### Descrição da tarefa
Reescreva em forma de lista o parágrafo do texto sobre arquitetura hostil que começa com "As prefeituras de Santo André e São Bernardo", mantendo seus fatos principais.

### Página
Em dezembro de 2021, Júlio Lancellotti denunciou, através do seu instagram, a instalação de pedras em frente à paróquia Sant’Anna, de Ribeirão Pires. Após repercussão da denúncia, a paróquia retirou as pedras. Procurada pelo Diário na época, a Diocese de Santo André, responsável pelas paróquias das sete cidades, afirmou que o motivo da colocação foi evitar o estacionamento de carros de clientes de um bar próximo. 

ESPAÇOS PRIVADOS

A lei publicada no DOU não abrange a proibição de construções hostis em espaços privados, mas veda o emprego deste tipo de arquitetura em espaços livres de uso público. Ou seja, entrada de comércios, agências bancárias e igrejas, por exemplo, não devem ter sua arquitetura voltada para evitar seu uso. Nesses locais é comum a instalação de pedras e estruturas de metal para impedir que pessoas em situação de rua se abriguem. 

A agência bancária do Bradesco na rua Bernardino de Campos, 241, região central de Santo André, possui arcos de ferro instalados na parte exterior do local (veja foto ao lado). As pequenas estruturas metálicas impedem que a população possa se sentar ou deitar no local. 

A advogada e especialista em relações étnico raciais, Lazara Carvalho, ressalta que as calçadas fazem parte, por lei, de espaços públicos. “Muitas lojas e estabelecimentos se utilizam de arquitetura hostil em espaços que não são de sua propriedade por serem parte do acesso”, disse. 

Sérgio Murilo Alves, 59, vive em situação de rua há mais de 10 anos e procura fachadas de estabelecimentos comerciais como a do Bradesco para se abrigar, por conta da proteção contra ventos e chuvas. 

“Acho esse tipo de coisa (arquitetura hostil) totalmente errônea. Às vezes vejo crianças prendendo o pé ou tropeçando enquanto tentam brincar. Já tive que mudar de lugar várias vezes, é como encontrar barreiras”, diz Alves. 

JUSTIFICATIVAS

As prefeituras de Santo André e São Bernardo informaram que a instalação das estruturas não foi executada nas atuais gestões. Porém, ambas não estipularam um prazo para a retirada da arquitetura hostil. “Destacamos que esta gestão não compactua com estes procedimentos”, disse o Paço andreense. Já o Executivo são-bernardense destacou os serviços de assistência social e acolhimento para população de rua do município. Procuradas, a Prefeitura de São Caetano e o Banco Bradesco não retornaram os questionamentos do Diário até o fechamento desta edição.

Lei contra exclusão avança, mas precisa de regulamentação

O professor do curso de Planejamento Territorial da UFABC (Universidade Federal do ABC) André Pasti explica que a arquitetura hostil existe em muitas partes do mundo e corresponde a uma tendência de um urbanismo excludente. Segundo o especialista, a prática parte de uma ideia de planejamento e construção de cidades voltada para consumidores e não para cidadãos.

### Linhas
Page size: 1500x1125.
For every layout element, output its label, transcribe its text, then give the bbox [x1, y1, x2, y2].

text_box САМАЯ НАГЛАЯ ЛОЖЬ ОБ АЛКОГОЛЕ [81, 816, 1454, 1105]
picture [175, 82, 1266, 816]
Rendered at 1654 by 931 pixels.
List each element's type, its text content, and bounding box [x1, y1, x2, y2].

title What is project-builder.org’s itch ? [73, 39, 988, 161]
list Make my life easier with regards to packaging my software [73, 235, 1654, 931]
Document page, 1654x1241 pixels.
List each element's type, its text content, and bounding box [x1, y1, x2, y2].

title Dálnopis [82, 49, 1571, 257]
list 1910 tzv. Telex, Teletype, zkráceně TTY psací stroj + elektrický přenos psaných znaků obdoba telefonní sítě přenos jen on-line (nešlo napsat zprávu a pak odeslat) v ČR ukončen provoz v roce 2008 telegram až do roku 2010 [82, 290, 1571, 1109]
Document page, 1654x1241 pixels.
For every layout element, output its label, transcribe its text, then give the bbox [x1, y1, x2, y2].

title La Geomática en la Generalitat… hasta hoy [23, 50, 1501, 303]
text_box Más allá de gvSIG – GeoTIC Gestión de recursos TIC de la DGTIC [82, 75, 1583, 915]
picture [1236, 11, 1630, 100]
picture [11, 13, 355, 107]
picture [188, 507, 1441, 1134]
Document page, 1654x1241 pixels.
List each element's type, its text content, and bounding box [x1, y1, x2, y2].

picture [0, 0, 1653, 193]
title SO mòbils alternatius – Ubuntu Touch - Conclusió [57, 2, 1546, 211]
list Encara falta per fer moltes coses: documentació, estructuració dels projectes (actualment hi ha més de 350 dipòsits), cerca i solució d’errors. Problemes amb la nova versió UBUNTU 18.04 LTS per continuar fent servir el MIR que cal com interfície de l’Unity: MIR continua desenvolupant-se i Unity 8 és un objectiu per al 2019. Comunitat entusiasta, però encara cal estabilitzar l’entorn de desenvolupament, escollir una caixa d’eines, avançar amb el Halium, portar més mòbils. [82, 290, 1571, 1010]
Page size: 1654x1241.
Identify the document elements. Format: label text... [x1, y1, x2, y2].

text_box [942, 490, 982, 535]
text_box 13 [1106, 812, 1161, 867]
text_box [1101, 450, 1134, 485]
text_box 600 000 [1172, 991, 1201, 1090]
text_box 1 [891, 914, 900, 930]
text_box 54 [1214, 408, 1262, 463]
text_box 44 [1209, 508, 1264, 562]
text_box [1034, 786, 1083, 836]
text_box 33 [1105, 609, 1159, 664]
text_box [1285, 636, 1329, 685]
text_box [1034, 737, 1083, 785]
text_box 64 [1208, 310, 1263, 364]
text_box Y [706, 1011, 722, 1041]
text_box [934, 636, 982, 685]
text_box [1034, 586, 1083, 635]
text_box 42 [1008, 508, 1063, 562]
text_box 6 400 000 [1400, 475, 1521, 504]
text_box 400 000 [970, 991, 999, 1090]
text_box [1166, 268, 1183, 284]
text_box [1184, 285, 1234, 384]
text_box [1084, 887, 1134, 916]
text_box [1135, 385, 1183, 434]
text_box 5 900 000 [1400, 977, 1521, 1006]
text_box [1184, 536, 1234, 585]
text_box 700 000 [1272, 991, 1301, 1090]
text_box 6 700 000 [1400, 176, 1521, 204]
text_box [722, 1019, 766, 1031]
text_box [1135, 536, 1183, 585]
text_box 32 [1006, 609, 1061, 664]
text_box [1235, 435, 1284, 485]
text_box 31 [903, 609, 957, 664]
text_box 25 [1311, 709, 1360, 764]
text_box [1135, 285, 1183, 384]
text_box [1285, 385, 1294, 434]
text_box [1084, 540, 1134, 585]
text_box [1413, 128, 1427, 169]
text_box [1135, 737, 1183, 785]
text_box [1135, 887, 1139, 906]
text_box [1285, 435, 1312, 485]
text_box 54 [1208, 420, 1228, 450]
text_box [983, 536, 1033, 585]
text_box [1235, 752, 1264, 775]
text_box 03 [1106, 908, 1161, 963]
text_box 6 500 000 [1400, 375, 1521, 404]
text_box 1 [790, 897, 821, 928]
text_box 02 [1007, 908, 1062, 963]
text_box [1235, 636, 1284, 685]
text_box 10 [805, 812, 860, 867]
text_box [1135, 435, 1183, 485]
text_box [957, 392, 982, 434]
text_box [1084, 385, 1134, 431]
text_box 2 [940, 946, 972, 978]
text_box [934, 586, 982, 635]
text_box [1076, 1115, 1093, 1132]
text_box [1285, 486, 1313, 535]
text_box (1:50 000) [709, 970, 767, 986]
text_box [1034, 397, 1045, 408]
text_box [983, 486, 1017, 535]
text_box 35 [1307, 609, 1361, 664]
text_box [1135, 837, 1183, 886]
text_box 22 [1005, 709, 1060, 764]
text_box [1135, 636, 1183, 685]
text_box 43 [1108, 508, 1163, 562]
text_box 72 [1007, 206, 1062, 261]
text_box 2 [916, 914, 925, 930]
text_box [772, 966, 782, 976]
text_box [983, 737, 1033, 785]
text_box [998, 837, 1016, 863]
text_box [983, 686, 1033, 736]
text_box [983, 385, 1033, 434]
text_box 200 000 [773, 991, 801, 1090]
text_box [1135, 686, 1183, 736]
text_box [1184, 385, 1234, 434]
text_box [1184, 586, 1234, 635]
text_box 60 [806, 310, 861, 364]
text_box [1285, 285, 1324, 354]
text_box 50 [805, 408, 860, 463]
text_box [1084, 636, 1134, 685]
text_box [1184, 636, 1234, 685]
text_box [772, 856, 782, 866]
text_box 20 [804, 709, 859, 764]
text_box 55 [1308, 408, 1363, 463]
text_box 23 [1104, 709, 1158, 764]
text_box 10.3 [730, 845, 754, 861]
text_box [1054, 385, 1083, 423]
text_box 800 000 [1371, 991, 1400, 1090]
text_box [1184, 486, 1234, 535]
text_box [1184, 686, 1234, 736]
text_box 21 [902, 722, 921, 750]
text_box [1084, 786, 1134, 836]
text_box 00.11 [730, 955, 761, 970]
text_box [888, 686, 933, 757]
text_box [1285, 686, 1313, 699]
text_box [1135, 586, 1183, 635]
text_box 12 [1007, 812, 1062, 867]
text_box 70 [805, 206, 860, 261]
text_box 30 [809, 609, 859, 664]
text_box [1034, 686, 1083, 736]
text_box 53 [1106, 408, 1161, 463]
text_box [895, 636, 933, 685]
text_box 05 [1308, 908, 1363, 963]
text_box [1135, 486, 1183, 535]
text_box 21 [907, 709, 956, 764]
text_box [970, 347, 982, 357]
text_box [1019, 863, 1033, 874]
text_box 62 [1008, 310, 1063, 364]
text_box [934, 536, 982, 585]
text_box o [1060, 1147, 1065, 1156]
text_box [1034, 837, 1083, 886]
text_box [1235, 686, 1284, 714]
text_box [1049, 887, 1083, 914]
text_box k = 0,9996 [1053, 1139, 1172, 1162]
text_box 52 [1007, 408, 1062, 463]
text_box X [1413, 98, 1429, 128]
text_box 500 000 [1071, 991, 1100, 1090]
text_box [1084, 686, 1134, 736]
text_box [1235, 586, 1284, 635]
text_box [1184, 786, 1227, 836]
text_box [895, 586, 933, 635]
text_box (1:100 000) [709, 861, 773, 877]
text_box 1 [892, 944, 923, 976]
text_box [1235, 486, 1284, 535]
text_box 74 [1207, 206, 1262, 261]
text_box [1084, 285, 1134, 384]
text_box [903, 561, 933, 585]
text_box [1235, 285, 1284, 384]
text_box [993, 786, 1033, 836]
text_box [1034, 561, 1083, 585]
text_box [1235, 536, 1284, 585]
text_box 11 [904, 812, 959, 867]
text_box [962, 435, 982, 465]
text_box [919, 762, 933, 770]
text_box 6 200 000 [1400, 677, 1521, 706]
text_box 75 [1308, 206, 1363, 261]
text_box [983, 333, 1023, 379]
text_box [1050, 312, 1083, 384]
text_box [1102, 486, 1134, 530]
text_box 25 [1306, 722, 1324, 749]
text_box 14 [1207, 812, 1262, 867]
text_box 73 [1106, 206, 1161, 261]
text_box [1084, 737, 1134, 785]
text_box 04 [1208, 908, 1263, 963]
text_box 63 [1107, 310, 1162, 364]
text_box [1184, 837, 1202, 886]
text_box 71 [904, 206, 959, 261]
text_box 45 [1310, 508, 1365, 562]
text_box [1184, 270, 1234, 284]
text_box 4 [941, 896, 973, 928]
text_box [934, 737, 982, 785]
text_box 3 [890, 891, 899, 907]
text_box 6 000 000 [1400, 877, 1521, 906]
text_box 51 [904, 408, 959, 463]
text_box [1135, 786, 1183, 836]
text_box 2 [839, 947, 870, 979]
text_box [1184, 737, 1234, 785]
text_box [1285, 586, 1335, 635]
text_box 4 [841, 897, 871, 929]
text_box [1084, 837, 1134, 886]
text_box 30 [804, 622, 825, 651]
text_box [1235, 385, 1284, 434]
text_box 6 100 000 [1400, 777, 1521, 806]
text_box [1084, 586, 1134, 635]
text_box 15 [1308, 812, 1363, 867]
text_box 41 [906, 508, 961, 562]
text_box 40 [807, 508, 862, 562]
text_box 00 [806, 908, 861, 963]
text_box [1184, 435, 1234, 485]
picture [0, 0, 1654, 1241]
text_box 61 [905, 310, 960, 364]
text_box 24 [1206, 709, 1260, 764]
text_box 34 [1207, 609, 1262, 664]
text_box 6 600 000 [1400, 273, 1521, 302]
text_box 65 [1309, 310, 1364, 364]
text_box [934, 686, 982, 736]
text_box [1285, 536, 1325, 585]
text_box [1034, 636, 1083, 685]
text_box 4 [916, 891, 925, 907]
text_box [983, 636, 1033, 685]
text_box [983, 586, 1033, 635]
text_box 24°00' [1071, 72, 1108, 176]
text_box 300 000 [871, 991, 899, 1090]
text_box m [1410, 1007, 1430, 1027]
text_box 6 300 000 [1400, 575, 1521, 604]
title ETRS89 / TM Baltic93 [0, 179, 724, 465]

### Resultado correto
- As prefeituras de Santo André e São Bernardo informaram que as estruturas não foram instaladas nas atuais gestões.
- Nenhuma das duas estipulou prazo para a retirada da arquitetura hostil.
- O Paço andreense afirmou que a gestão não compactua com esses procedimentos.
- O Executivo são-bernardense destacou os serviços de assistência social e acolhimento para a população de rua do município.
- A Prefeitura de São Caetano e o Banco Bradesco não responderam aos questionamentos do Diário até o fechamento da edição.